President Barack Obama’s State of the Union address on Wednesday, January 27, 2010 was viewed by slightly more than 48 million people, according to figures from The Nielsen Company.
Viewership of President Obama’s first State of the Union was down 7% from the 51.7 million people who watched President Bush’s first official State of the Union address on January 29, 2002, but up 5% from the 45.8 million people who watched President Clinton’s first official address on January 25, 1994.
Obama Generates Buzz
Although President Obama drew fewer viewers to his debut State of the Union address than his immediate predecessor, his speech still ranks among the most-talked-about topics of 2010 so far. Discussion of the State of the Union rose sharply from January 26-28, 2010, although the Haitian earthquake spiked to the highest levels of any discussion topic for the month on January 14.
Obama Needs Help from State of the Union
While it will probably be some time before the effectiveness of President Obama’s address can truly be evaluated, the president can only hope it will help boost his image among US voters. President Obama received 60% negative ratings and only 40% positive ratings, according to a recent poll by Harris Interactive.

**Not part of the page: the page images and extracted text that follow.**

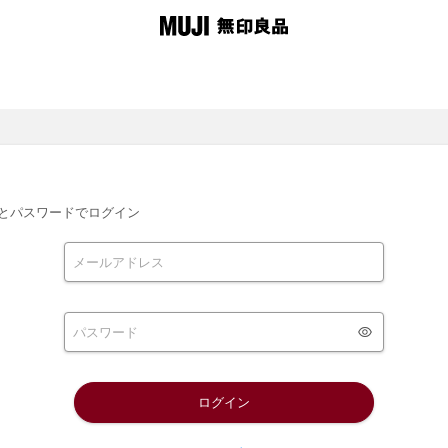
とパスワードでログイン
ログイン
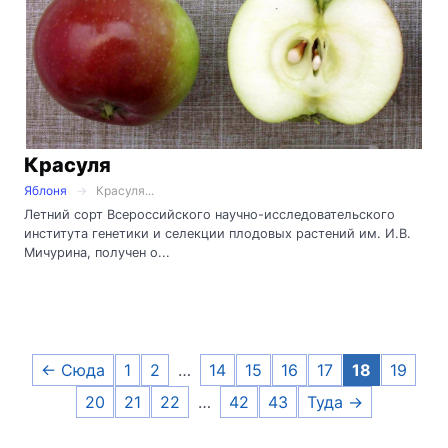
Красуля
Яблоня
Красуля...
Летний сорт Всероссийского научно-исследовательского
института генетики и селекции плодовых растений им. И.В.
Мичурина, получен о...
← Сюда
1
2
…
14
15
16
17
18
19
20
21
22
…
42
43
Туда →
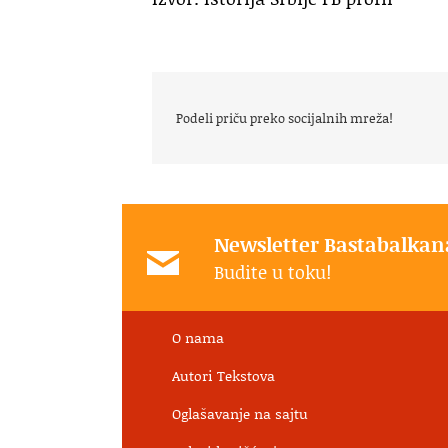
Podeli priču preko socijalnih mreža!
Newsletter Bastabalkan
Budite u toku!
O nama
Autori Tekstova
Oglašavanje na sajtu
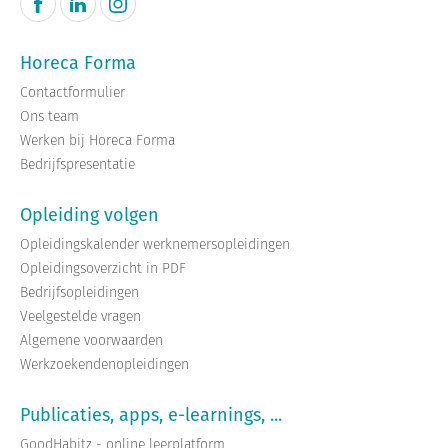
Horeca Forma
Contactformulier
Ons team
Werken bij Horeca Forma
Bedrijfspresentatie
Opleiding volgen
Opleidingskalender werknemersopleidingen
Opleidingsoverzicht in PDF
Bedrijfsopleidingen
Veelgestelde vragen
Algemene voorwaarden
Werkzoekendenopleidingen
Publicaties, apps, e-learnings, ...
GoodHabitz - online leerplatform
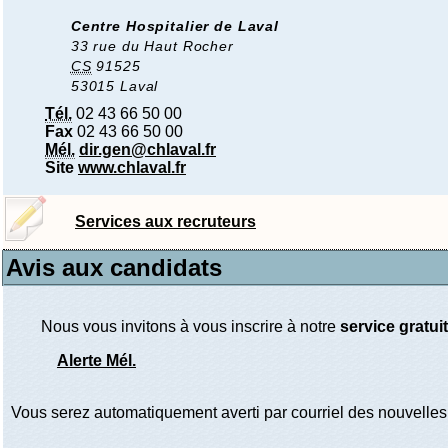
Centre Hospitalier de Laval
33 rue du Haut Rocher
CS
91525
53015 Laval
Tél.
02 43 66 50 00
Fax
02 43 66 50 00
Mél.
dir.gen@chlaval.fr
Site
www.chlaval.fr
Services aux recruteurs
Avis aux candidats
Nous vous invitons à vous inscrire à notre
service gratuit
Alerte Mél.
Vous serez automatiquement averti par courriel des nouvelles 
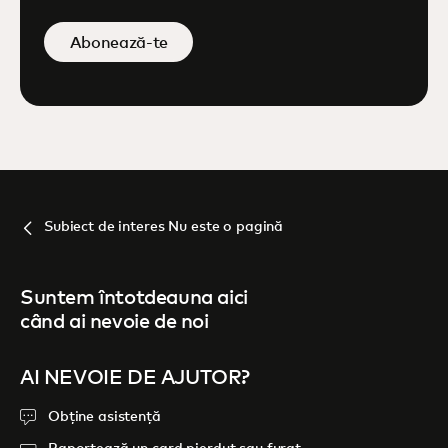
Abonează-te
Subiect de interes Nu este o pagină
Suntem întotdeauna aici
când ai nevoie de noi
AI NEVOIE DE AJUTOR?
Obține asistență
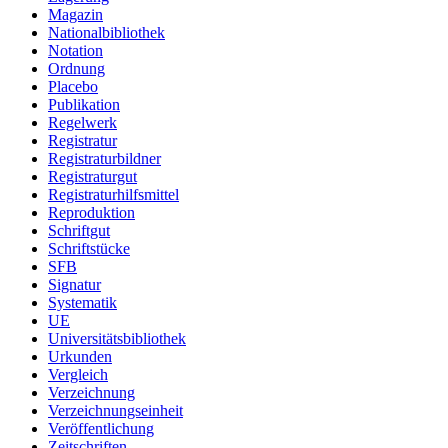
Magazin
Nationalbibliothek
Notation
Ordnung
Placebo
Publikation
Regelwerk
Registratur
Registraturbildner
Registraturgut
Registraturhilfsmittel
Reproduktion
Schriftgut
Schriftstücke
SFB
Signatur
Systematik
UE
Universitätsbibliothek
Urkunden
Vergleich
Verzeichnung
Verzeichnungseinheit
Veröffentlichung
Zeitschriften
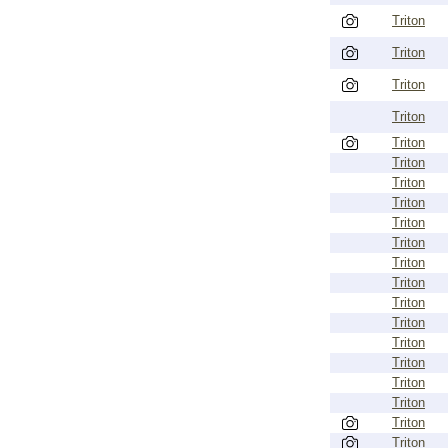
Triton
Triton
Triton
Triton
Triton
Triton
Triton
Triton
Triton
Triton
Triton
Triton
Triton
Triton
Triton
Triton
Triton
Triton
Triton
Triton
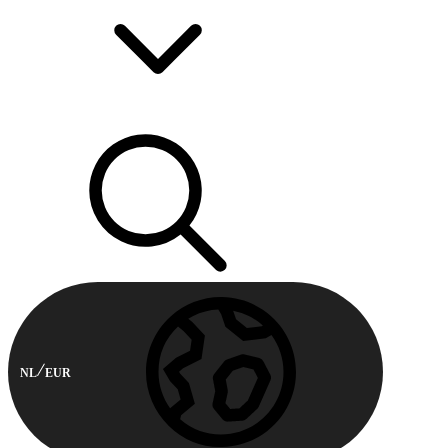
NL
EUR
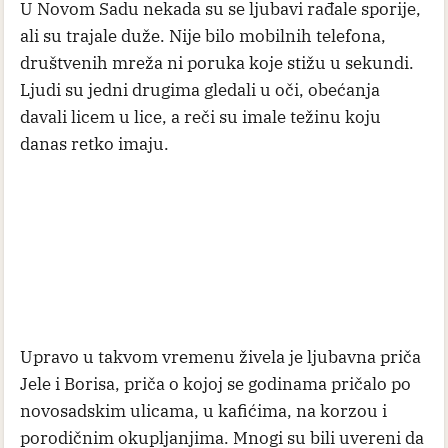
U Novom Sadu nekada su se ljubavi rađale sporije,
ali su trajale duže. Nije bilo mobilnih telefona,
društvenih mreža ni poruka koje stižu u sekundi.
Ljudi su jedni drugima gledali u oči, obećanja
davali licem u lice, a reči su imale težinu koju
danas retko imaju.
Upravo u takvom vremenu živela je ljubavna priča
Jele i Borisa, priča o kojoj se godinama pričalo po
novosadskim ulicama, u kafićima, na korzou i
porodičnim okupljanjima. Mnogi su bili uvereni da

In comparison, President George W. Bush has the highest ratings one year into office as 79% gave him positive ratings in January 2002 as the nation was still recovering from the events of September 11, 2001. One year into his first term, Americans were divided on Bill Clinton (50% positive/48% negative). President George H.W. Bush had similar high numbers (70%) in February 1990 as the nation was seeing the quick resolution to the first Gulf War.
In addition, another recent Harris Interactive poll indicates more than four in five US adults (84%) give negative ratings to the current state of the union, with 40% saying it is poor, the lowest on the Harris Poll scale. Just 16% give the state of the union positive ratings, with only 3% saying it is excellent, the highest possible rating.